平和な世へ「心の和やかさ」を 戦争経験、命の大切さ訴え-千玄室さん講演

第292回 2023年4月28日
裏千家大宗匠
千 玄室せん げんしつ 氏
「平和とは


 茶道裏千家前家元で大宗匠の千玄室さんが、4月28日に大阪市内で開いた関西プレスクラブの定例会で「平和とは」をテーマに講演した。同月19日に満100歳を迎えた千さんは、太平洋戦争で海軍の特攻隊員となった経験から命の大切さを訴え、「大事なのは人間の心の和やかさ。平和という言葉を使わなくてもいい世の中にしていかなくてはならない。穏やかな世の中をつくらなくてはならない」と語った。

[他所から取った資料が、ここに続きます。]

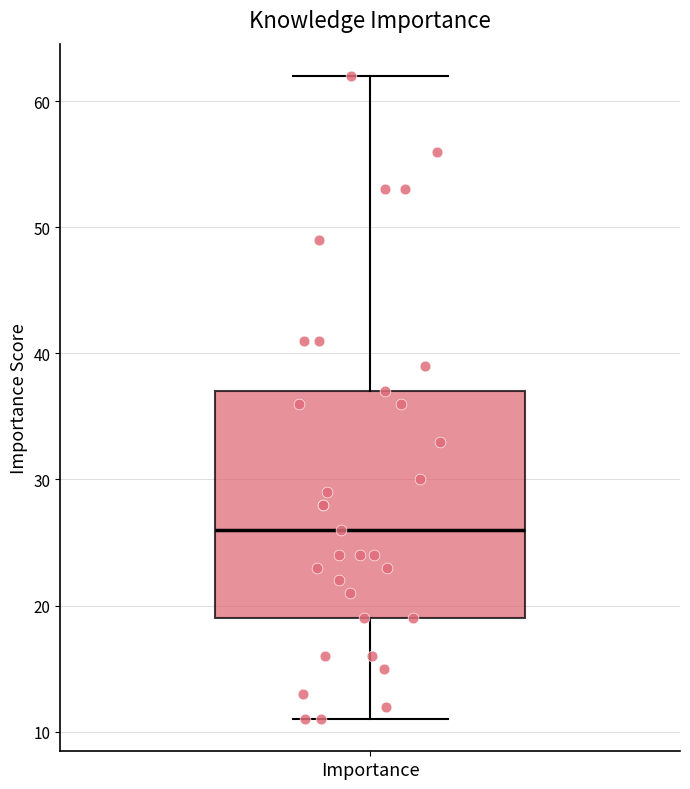

Read this box plot against the y-axis: the position of the median line, the range covered by the box, and the ends of both whiskers. The values are not printed on the chart, so give them approximately, as read against the axis.

median 26, box 19 to 37, whiskers 11 to 62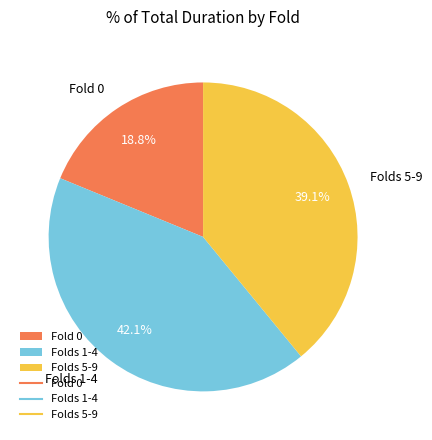

To the nearest percent, what is the average slice percentage?

33%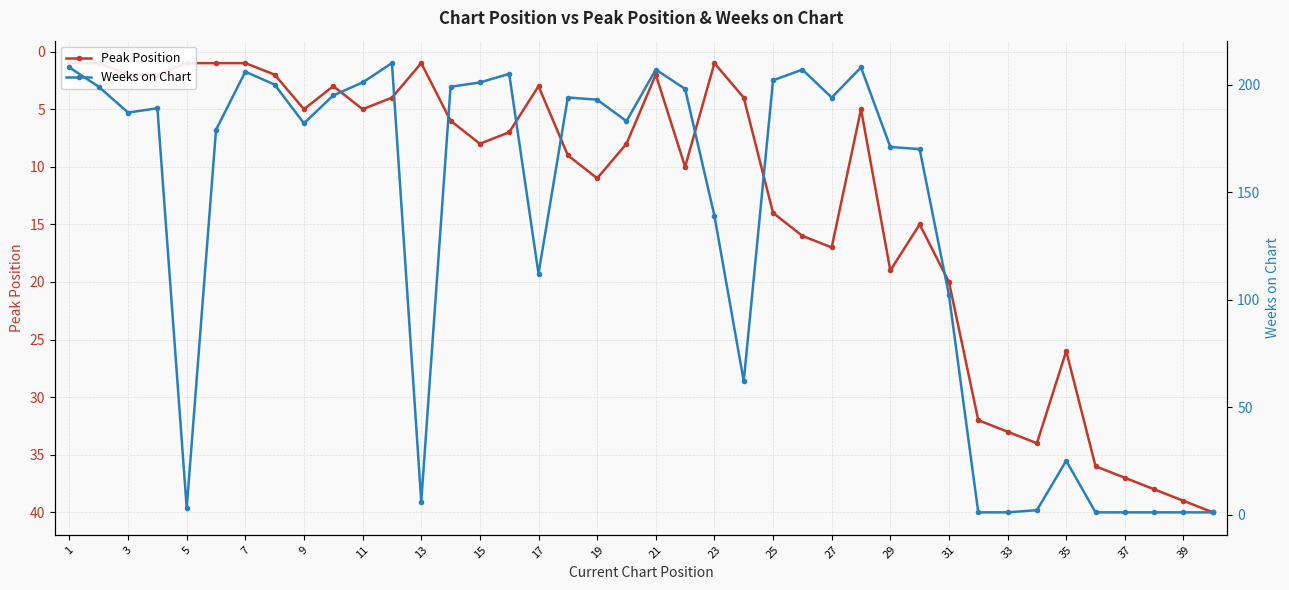

Which series has the widest spread of values?

Weeks on Chart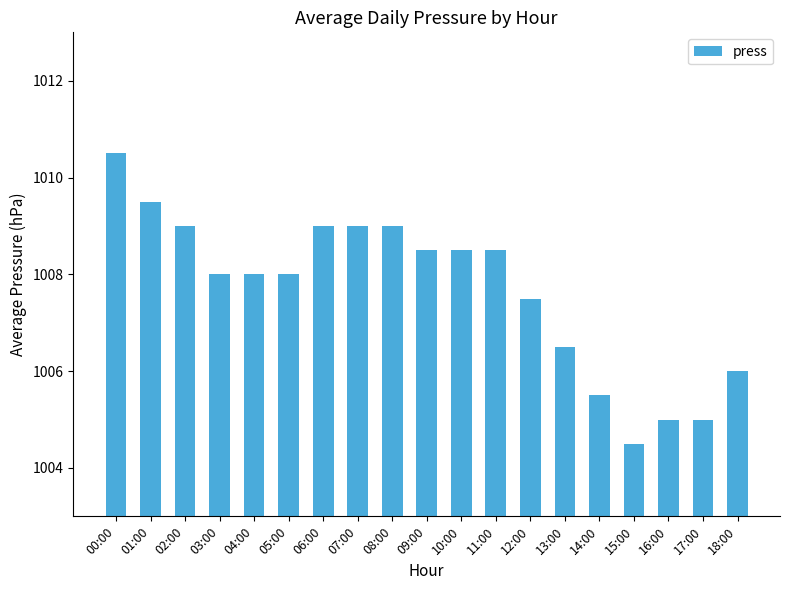

What is the greatest value displayed?

1010.5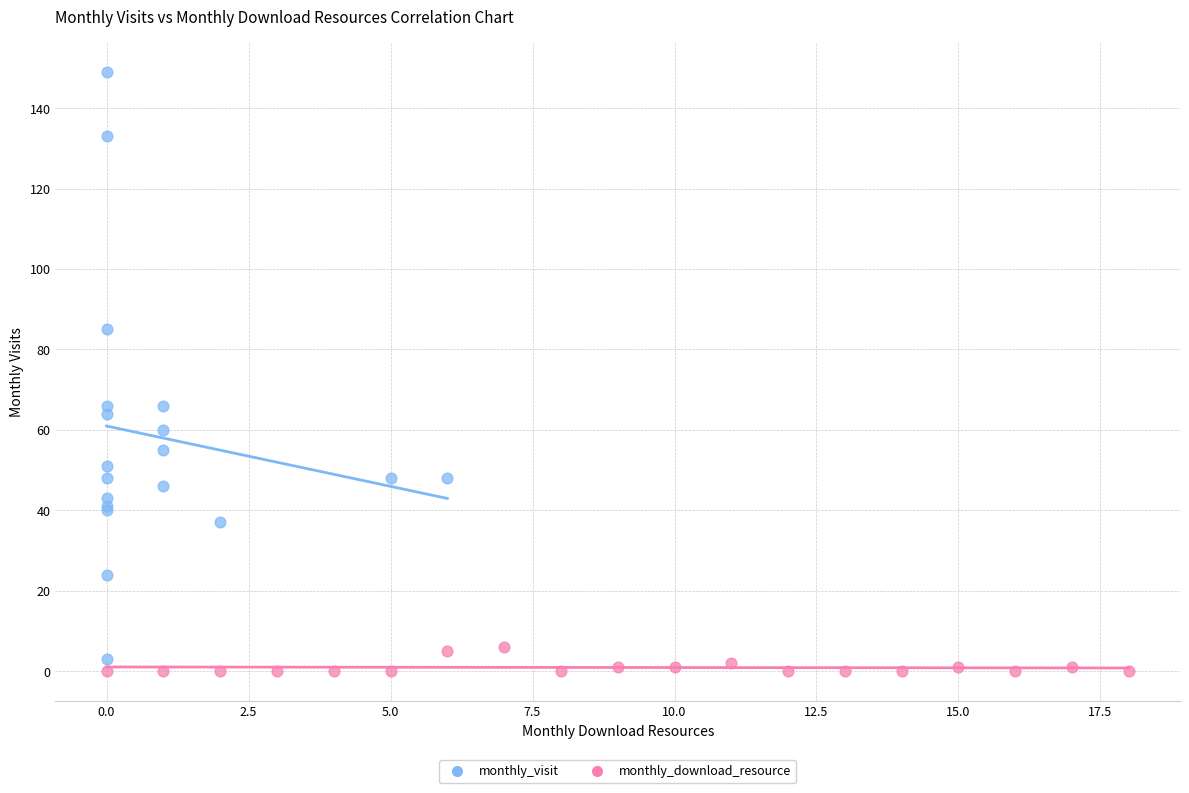

Which series has the largest Y range (max minus min)?

monthly_visit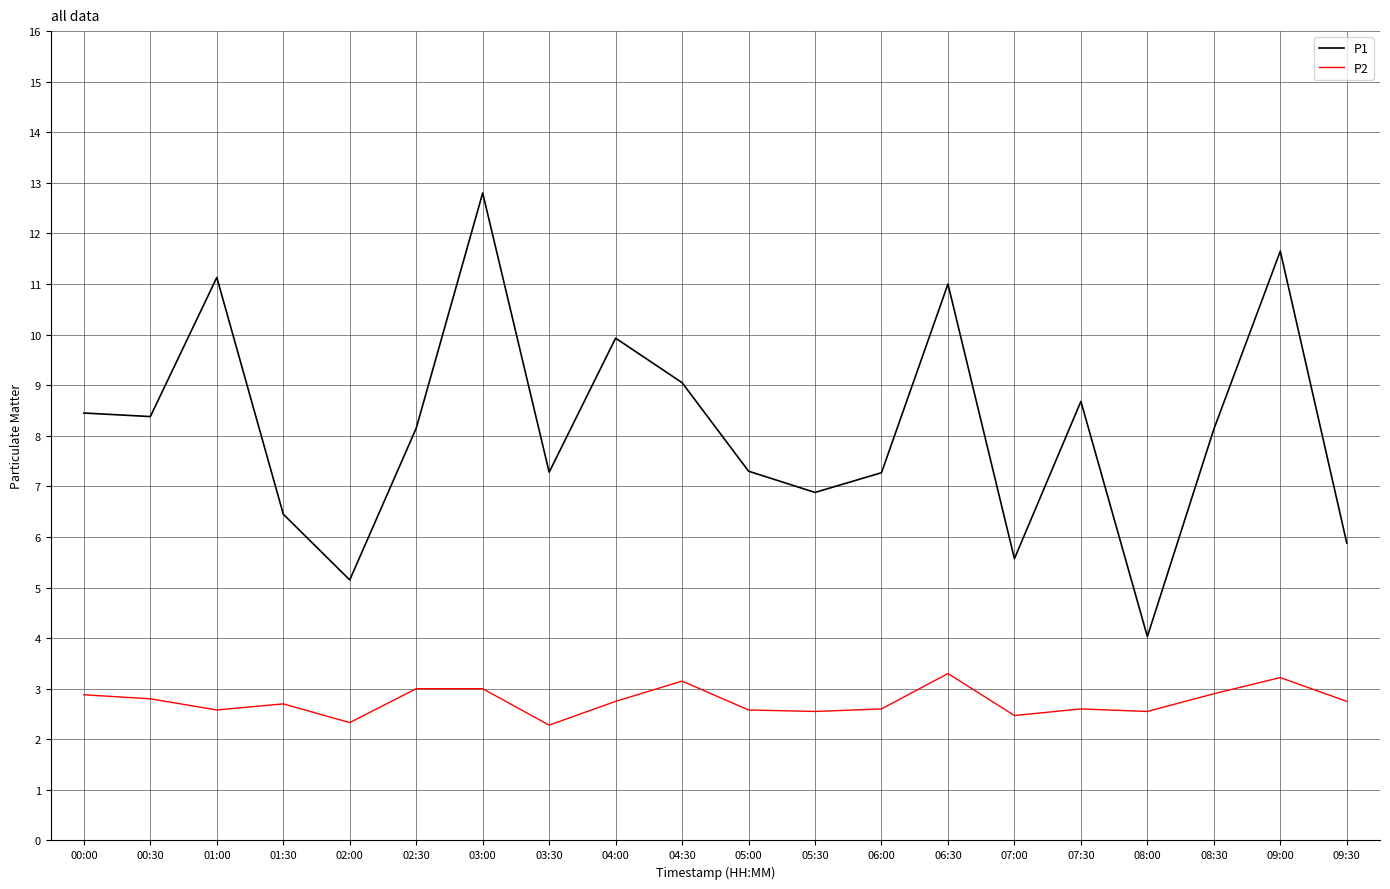

At which category is the sum across all series the highest?

03:00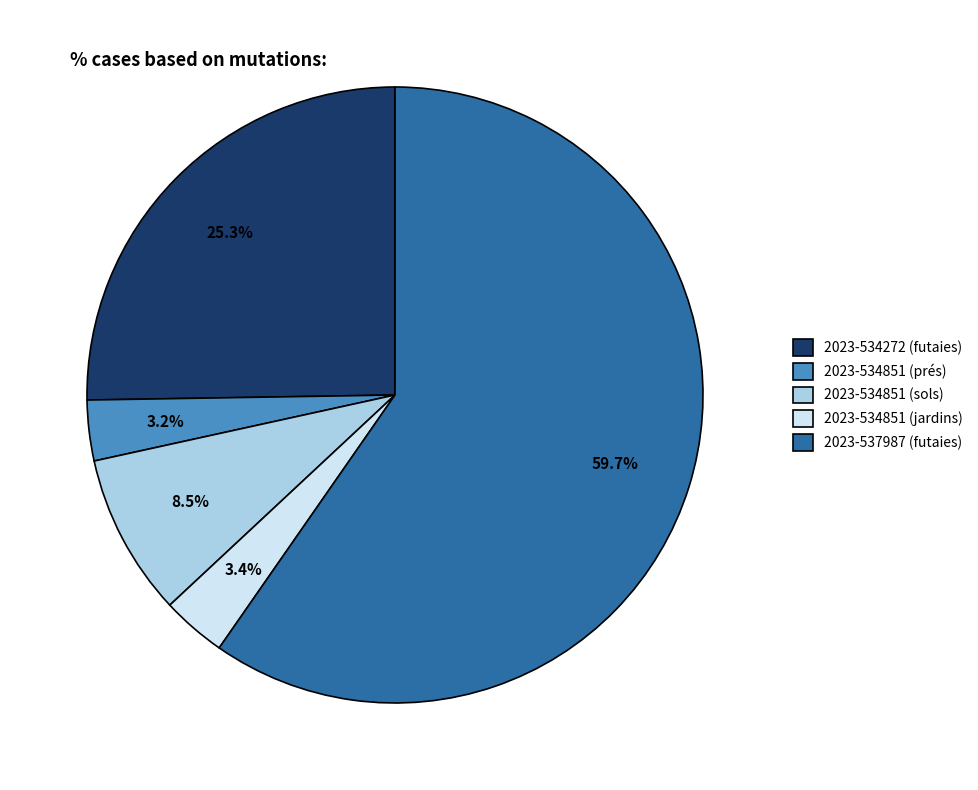

How many segments does this pie chart have?

5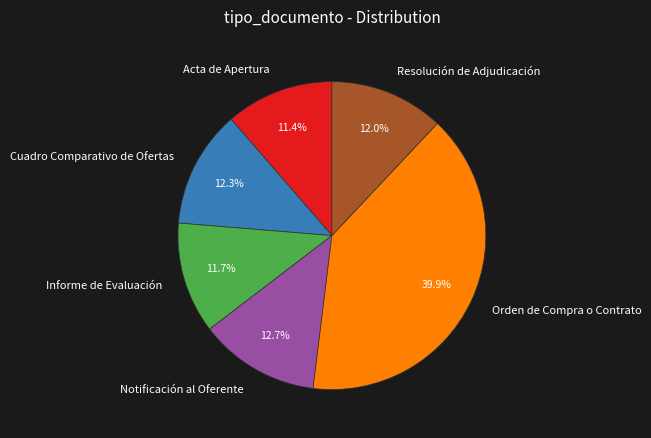

To the nearest percent, what percentage of the pie is Orden de Compra o Contrato?

40%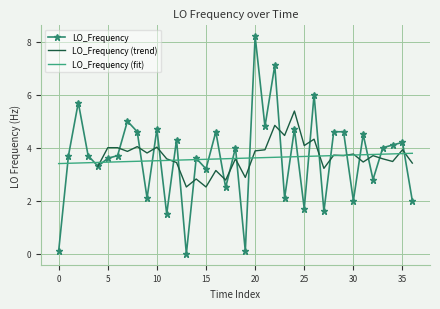

How many values exceed 3?

25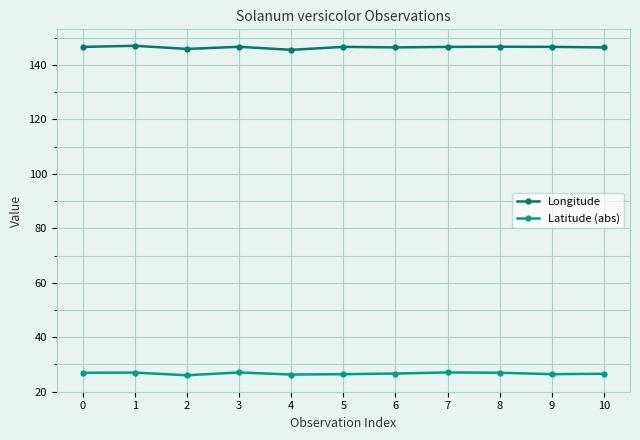

Is it true that Latitude (abs) equals 26.0 at 2?

True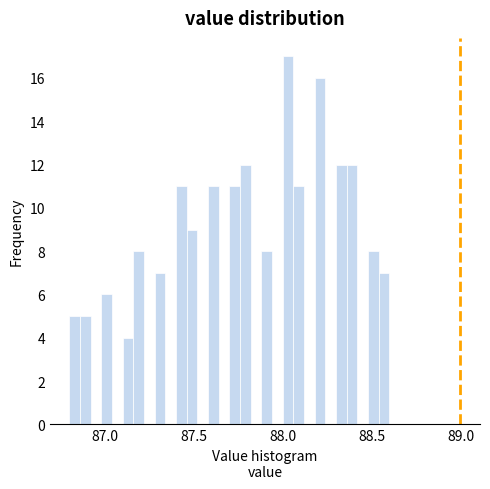

Read against the x-axis, roughly where is the centre of the tallest bar?

88.05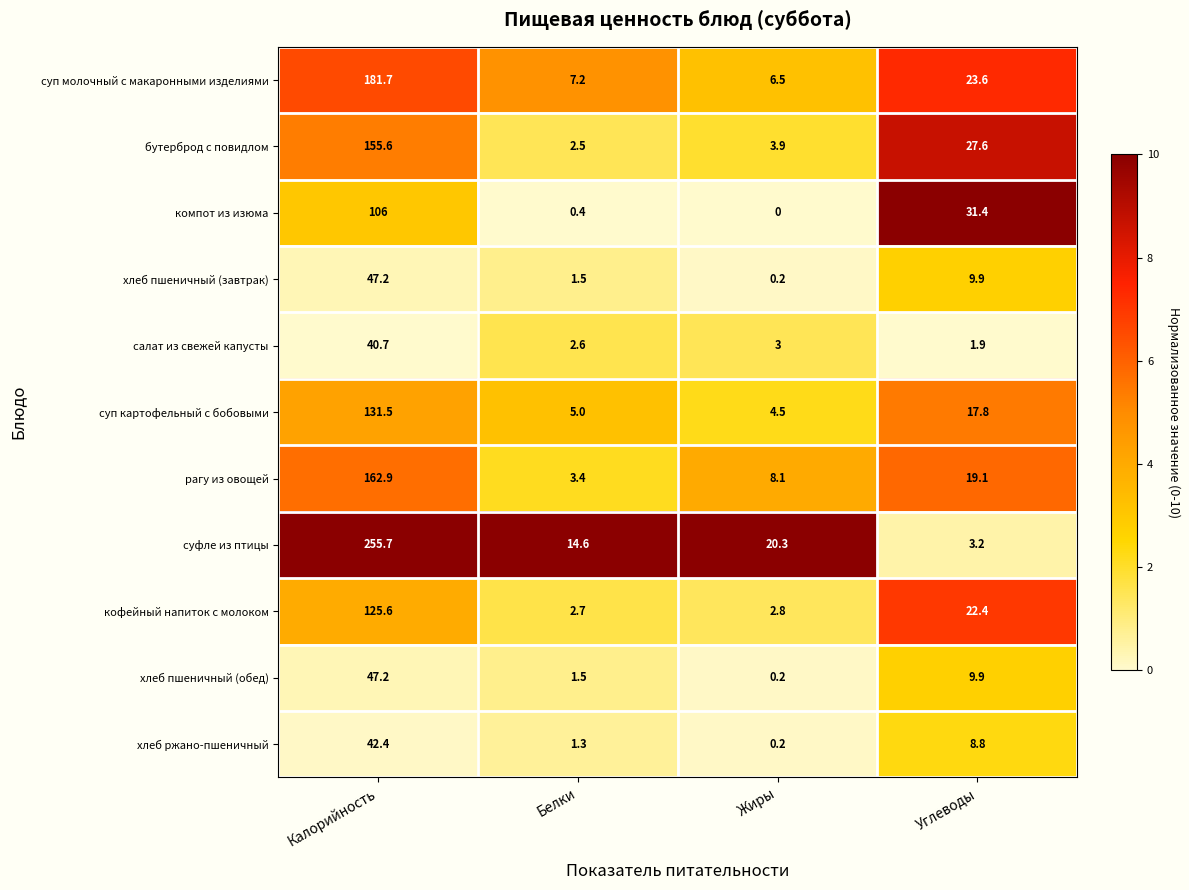

Is it true that суфле из птицы equals 4.6 at Углеводы?

False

 千さんは戦時中、海軍でともに訓練した仲間に茶を振る舞ったエピソードを紹介。「(出撃前の)最後に私のたてたお茶を飲み、『お母さーん』と叫びながら、みんな出て行った」と振り返り、今なおその声が耳に残っているという。当時、「みんなは家族が助かってくれたら、自分が死ぬのは当然だと考えていた」とも強調した。
 戦争を経験して「初めて命の大事さを思った」と千さん。「平和と口々に叫んでも平和はやって来ない。人の欲望がなくならない限り、戦争は収まらない」と指摘し、千利休が唱えた「和敬清寂」の教えを念頭に、お互いが心を和らげて敬い合い、清らかな心でいることが平和につながるとの認識を示した。
 ロシアによるウクライナ侵攻の終結が見えない中、「ゼレンスキーさんがプーチンさんに会い、お互いに話し合いをすることが大事だと思う」とも語った。